The Union Budget 2019-20 is being seen as woefully deficient and even highly discriminatory because of meager allocations made for predominantly poor, needy and deserving sections among Dalits, or Scheduled Castes, Scheduled Tribes, backward classes and minorities.

Though the combined share of these sections in country’s population is no less than 84.5 per cent, the Budget presented by Union Finance Minister Nirmala Sitharaman on last Friday, July 5, sets aside only 4.77 per cent of the total expenditure for these sections. It is so when the overall Budget is as big as ₹27.86 lakh crore.

This is what has been concluded in a study of the latest Central Government’s Budget undertaken by a team of Dalit and Bahujan (actual majority) rights activists led by Ashok Bharti under the aegis of NACDAOR, or National Confederation of Dalit and Adivasi Organisations.

“Budget a big joke on a huge chunk of population”, says Dalit rights activist Ashok Bharti

After releasing the report based on in-depth study of the latest Budget on Monday, July 8, Bharti said that a “highly selective approach” followed through the Budgets in the recent past to the detriment of poorer sections of the society continued in this Budget too.

He remarked, “The pathetically low socioeconomic conditions of large sections of people falling into distinct and easily identifiable categories are conveniently ignored in budgets brought over the years. And this time it’s no exception. The result is that 95.23 per cent of allocations have been marked for only 15.5 percent of population falling into general category where majority of people are a lot better off than their counterparts in historically disadvantaged sections that were selected for the study vis-à-vis others who happen to be numerically far small.”

Often the allocations made by the Finance Minister for underprivileged social categories are spread over to the Ministries and Departments like Ministry of Social Justice and Empowerment, Ministry of Minority Affairs and Commissions, or institutions, run by these ministries meant for Scheduled Caste, Scheduled Tribes, Backward Castes and Minorities.
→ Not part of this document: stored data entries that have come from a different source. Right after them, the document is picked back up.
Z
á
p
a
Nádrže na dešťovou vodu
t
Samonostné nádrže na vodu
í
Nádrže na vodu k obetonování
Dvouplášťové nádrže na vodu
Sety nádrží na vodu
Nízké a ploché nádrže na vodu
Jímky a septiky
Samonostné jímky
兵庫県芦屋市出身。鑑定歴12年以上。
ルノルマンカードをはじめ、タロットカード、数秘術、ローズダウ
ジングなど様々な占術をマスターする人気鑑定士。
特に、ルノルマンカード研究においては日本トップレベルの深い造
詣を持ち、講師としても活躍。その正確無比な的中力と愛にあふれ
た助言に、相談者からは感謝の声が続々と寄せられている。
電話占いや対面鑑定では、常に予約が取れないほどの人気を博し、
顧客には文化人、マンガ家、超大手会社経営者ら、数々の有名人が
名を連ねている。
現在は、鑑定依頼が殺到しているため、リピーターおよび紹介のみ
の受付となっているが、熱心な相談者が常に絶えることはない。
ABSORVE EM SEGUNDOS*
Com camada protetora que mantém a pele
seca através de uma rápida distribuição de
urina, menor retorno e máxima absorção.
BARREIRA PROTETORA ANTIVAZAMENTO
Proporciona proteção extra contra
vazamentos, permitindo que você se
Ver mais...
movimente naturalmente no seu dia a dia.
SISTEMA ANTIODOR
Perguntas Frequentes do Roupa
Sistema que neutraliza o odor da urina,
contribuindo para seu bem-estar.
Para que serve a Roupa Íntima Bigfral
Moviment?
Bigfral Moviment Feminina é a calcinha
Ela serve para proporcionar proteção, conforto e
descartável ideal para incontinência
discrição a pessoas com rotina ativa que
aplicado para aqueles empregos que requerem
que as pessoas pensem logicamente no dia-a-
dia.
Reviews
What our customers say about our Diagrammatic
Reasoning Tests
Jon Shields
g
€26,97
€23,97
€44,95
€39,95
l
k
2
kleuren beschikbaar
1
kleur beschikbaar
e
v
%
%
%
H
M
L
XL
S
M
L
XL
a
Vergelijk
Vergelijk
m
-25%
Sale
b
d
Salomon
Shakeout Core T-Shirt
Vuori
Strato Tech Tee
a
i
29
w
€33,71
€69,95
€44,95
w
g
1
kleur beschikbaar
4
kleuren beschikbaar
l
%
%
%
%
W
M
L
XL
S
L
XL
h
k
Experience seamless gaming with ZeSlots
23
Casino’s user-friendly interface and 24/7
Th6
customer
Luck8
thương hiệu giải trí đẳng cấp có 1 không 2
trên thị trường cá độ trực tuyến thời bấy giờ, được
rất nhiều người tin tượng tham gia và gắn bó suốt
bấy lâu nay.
And, thus, Bharti points out that a good part of the Budget given for socially and economically less equal categories will be spent on running the relevant Ministries and Commissions and meeting the salary bills of their employees while only the remaining part can be expected to benefit a few among a huge crowd of people who find themselves to be left in the cold because of long standing social and ethnic issues that have also been giving way to prejudices.
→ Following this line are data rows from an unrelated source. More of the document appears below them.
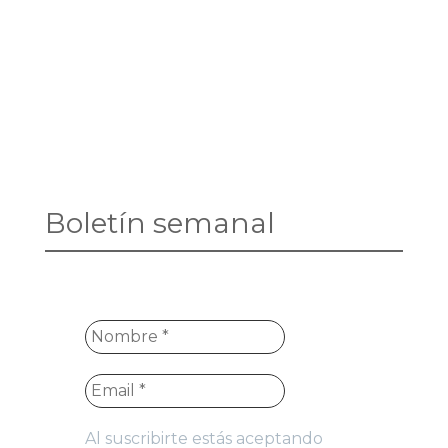
Boletín semanal
Al suscribirte estás aceptando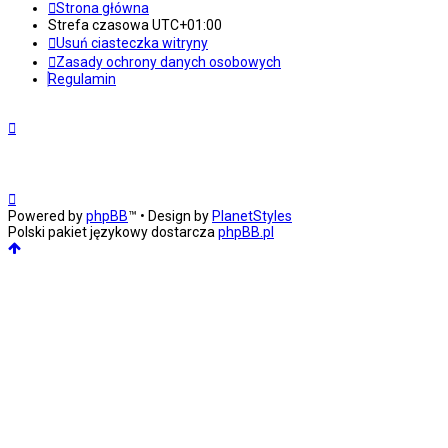
Strona główna
Strefa czasowa
UTC+01:00
Usuń ciasteczka witryny
Zasady ochrony danych osobowych
Regulamin
Powered by
phpBB
™
• Design by
PlanetStyles
Polski pakiet językowy dostarcza
phpBB.pl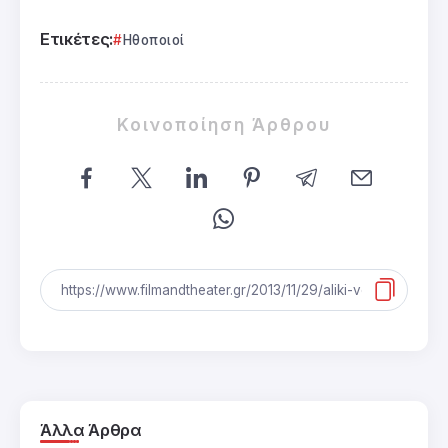
Ετικέτες:
Ηθοποιοί
Κοινοποίηση Άρθρου
Άλλα Άρθρα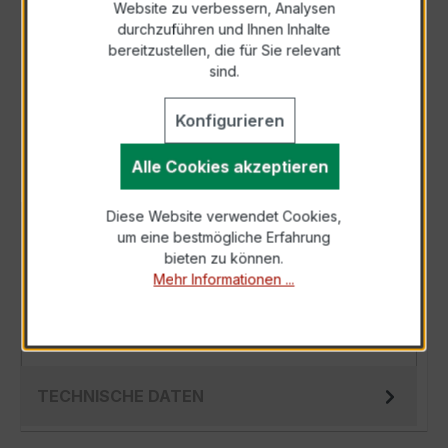
Website zu verbessern, Analysen
durchzuführen und Ihnen Inhalte
Anfrage telefonisch
bereitzustellen, die für Sie relevant
sind.
Als PDF exportieren
Konfigurieren
Alle Cookies akzeptieren
Diese Website verwendet Cookies,
BESCHREIBUNG
um eine bestmögliche Erfahrung
bieten zu können.
Der Wickelstromwandler WSK 30 20/1A 5VA
Mehr Informationen ...
Kl.1 ist ein kompakter, hochpräziser
Niederspannungs-Messwandler der bewährten
WSK-S…
Mehr
TECHNISCHE DATEN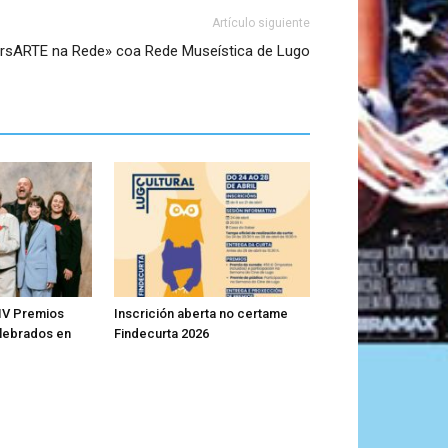
Artículo siguiente
rsARTE na Rede» coa Rede Museística de Lugo
IV Premios
Inscrición aberta no certame
lebrados en
Findecurta 2026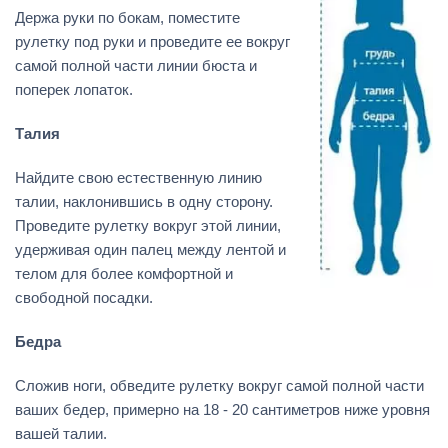
Держа руки по бокам, поместите
рулетку под руки и проведите ее вокруг
самой полной части линии бюста и
поперек лопаток.
Талия
Найдите свою естественную линию
талии, наклонившись в одну сторону.
Проведите рулетку вокруг этой линии,
удерживая один палец между лентой и
телом для более комфортной и
свободной посадки.
Бедра
Сложив ноги, обведите рулетку вокруг самой полной части
ваших бедер, примерно на 18 - 20 сантиметров ниже уровня
вашей талии.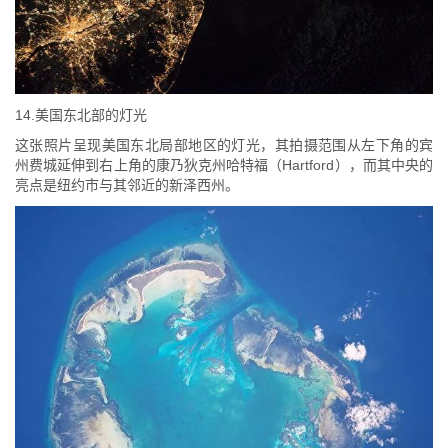
14.美国东北部的灯光
这张照片呈现美国东北局部地区的灯光，其拍摄范围从左下角的宾
州费城延伸到右上角的康乃狄克州哈特福（Hartford），而其中央的
亮点是纽约市与其邻近的新泽西州。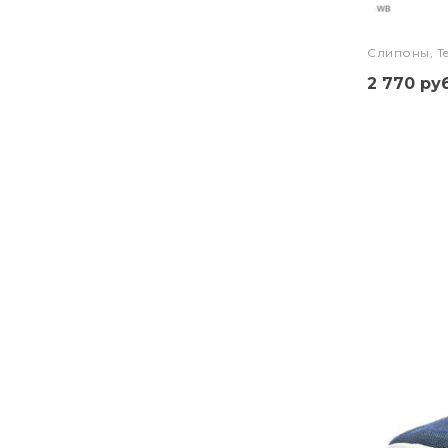
Слипоны, Te
2 770 руб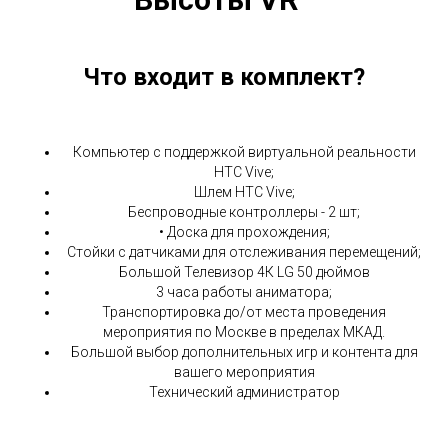
Что входит в комплект?
Компьютер с поддержкой виртуальной реальности
HTC Vive;
Шлем HTC Vive;
Беспроводные контроллеры - 2 шт;
• Доска для прохождения;
Стойки с датчиками для отслеживания перемещений;
Большой Телевизор 4К LG 50 дюймов
3 часа работы аниматора;
Транспортировка до/от места проведения
мероприятия по Москве в пределах МКАД.
Большой выбор дополнительных игр и контента для
вашего мероприятия
Технический администратор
He says that the Government does give scholarships and assistance in fields like research both within the country and abroad to poorer sections like Dalits and minorities but these are too few and far to make a dent on educational, cultural and social backwardness of these numerically far huge sections than what is the case with those in the general category. Besides this, there are grants in several ministries for uplifting poorer social groups but the total quantum of these allocations stop at less than a paltry five per cent of the total Budget of the country.


Of this 2.7 percent has been allocated for Scheduled Castes, 1.79 percent for Scheduled Tribes, 0.17 per cent for minorities and 0.06 per cent for backward and OBCs, or other backward castes. The total allocation for all the four categories is 4.77 per cent of the total Budget, as per Bharti. He juxtaposes this with the population of Scheduled Castes as per 2011 census at 15.6 percent, Scheduled Tribes 6.9 per cent, minorities 19 per cent -- including 13.4 per cent Muslims, besides backward castes and OBCs 43 per cent to point out the inadequacies of the allocations made in the Budget for the majority among the populace that comes to 84.5 per cent.

Calling it a “big joke on a huge part of the population”, Bharti who is an engineer-turned-activist also points out that the first Budget in the second term of the Government has been euphemistically captioned as “The Budget of New India”. And according to him, this boils down to saying that earlier Budgets were of an ancient times. Thus, the Budget at hand aims at laying the foundations of new India. This task set upon itself by the Budget and its authors this time remains far from being met, he remarks in disgust.